Written task: Pick out each line with the word "consultation" from the material that follows.

═══

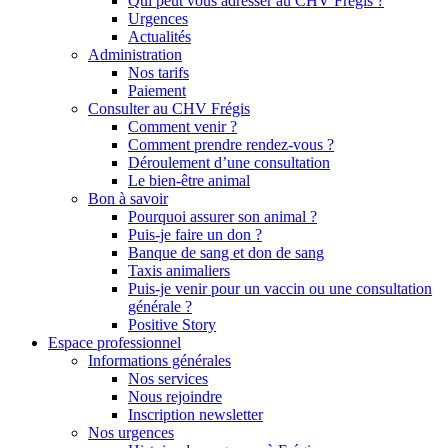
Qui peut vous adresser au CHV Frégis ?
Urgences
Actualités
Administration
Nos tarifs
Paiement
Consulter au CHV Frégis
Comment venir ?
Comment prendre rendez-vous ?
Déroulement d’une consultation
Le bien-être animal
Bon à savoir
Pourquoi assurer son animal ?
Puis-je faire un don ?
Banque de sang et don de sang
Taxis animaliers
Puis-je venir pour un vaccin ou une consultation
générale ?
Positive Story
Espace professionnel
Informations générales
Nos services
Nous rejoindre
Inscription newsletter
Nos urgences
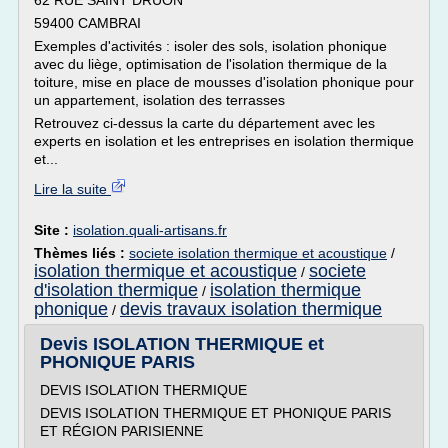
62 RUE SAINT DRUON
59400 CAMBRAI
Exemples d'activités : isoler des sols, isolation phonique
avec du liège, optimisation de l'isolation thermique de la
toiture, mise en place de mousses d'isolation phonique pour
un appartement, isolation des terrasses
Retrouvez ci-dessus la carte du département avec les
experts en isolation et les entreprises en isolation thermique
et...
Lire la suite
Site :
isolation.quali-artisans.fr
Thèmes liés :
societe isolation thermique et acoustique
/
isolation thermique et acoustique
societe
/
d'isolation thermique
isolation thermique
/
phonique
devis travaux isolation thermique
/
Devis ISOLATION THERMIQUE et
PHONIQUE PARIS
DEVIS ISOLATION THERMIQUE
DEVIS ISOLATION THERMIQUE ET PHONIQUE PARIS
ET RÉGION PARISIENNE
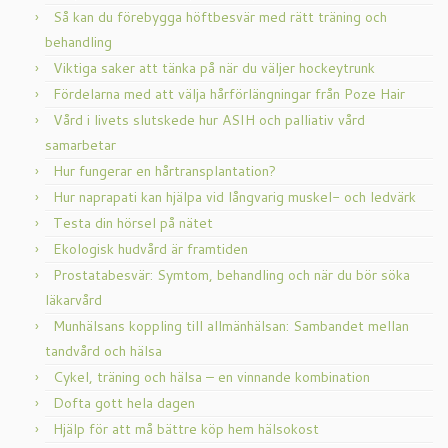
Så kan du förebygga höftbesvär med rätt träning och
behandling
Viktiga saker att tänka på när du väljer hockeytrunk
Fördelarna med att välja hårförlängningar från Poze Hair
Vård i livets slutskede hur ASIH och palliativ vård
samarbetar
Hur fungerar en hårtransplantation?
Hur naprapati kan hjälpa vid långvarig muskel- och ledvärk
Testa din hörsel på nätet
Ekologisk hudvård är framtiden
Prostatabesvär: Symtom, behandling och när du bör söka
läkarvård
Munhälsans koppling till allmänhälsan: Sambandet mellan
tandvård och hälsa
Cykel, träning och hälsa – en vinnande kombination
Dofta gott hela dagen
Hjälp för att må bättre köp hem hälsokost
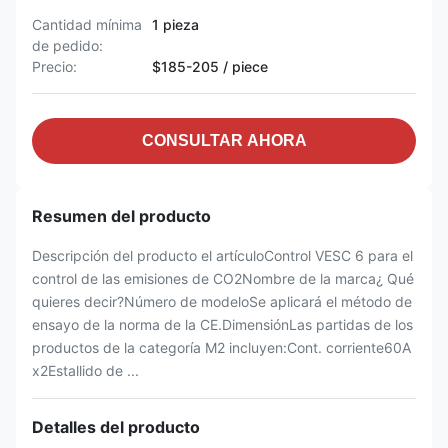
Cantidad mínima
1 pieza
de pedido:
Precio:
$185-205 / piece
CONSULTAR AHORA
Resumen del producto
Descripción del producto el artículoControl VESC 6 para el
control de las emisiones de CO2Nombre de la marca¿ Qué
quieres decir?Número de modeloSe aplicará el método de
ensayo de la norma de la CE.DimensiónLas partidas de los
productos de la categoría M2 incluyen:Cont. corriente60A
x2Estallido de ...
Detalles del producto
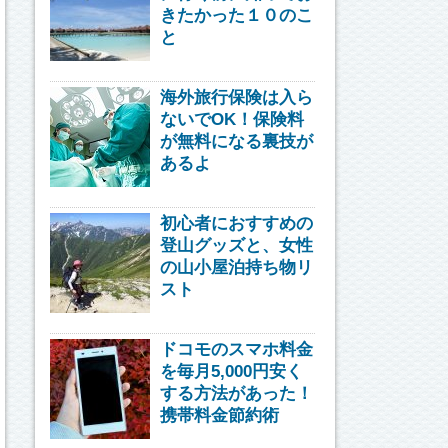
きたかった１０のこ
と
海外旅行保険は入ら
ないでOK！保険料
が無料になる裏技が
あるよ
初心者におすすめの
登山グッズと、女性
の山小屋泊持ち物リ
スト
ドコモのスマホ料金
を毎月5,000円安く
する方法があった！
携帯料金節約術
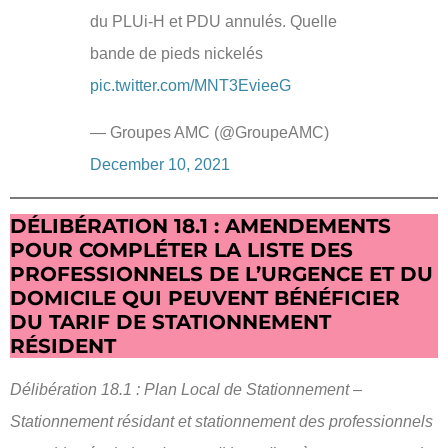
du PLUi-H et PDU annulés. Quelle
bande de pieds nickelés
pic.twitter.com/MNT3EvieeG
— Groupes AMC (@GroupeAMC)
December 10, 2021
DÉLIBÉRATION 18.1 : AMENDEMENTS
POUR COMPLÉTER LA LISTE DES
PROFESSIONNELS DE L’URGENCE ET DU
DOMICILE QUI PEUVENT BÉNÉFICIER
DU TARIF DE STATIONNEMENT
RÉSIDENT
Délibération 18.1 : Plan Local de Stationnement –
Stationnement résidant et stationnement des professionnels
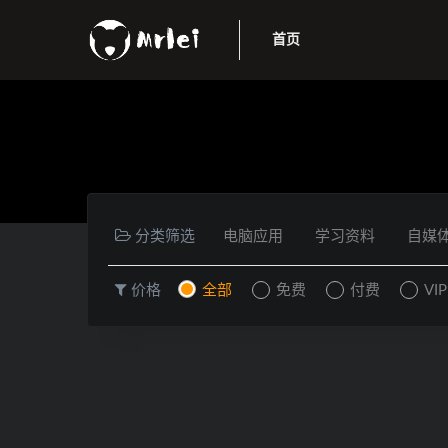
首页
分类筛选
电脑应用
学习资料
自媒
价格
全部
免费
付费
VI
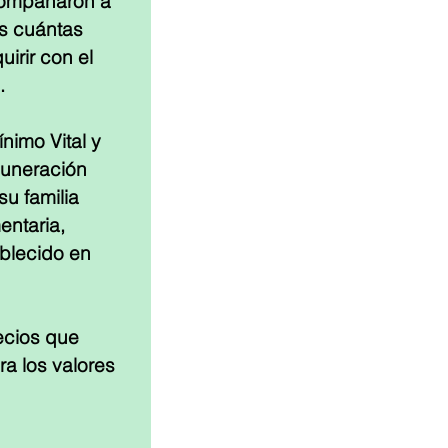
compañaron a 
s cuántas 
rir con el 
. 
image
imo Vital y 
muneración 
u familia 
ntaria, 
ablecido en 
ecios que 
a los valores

═══

Output for this task:
Déroulement d’une consultation
Puis-je venir pour un vaccin ou une consultation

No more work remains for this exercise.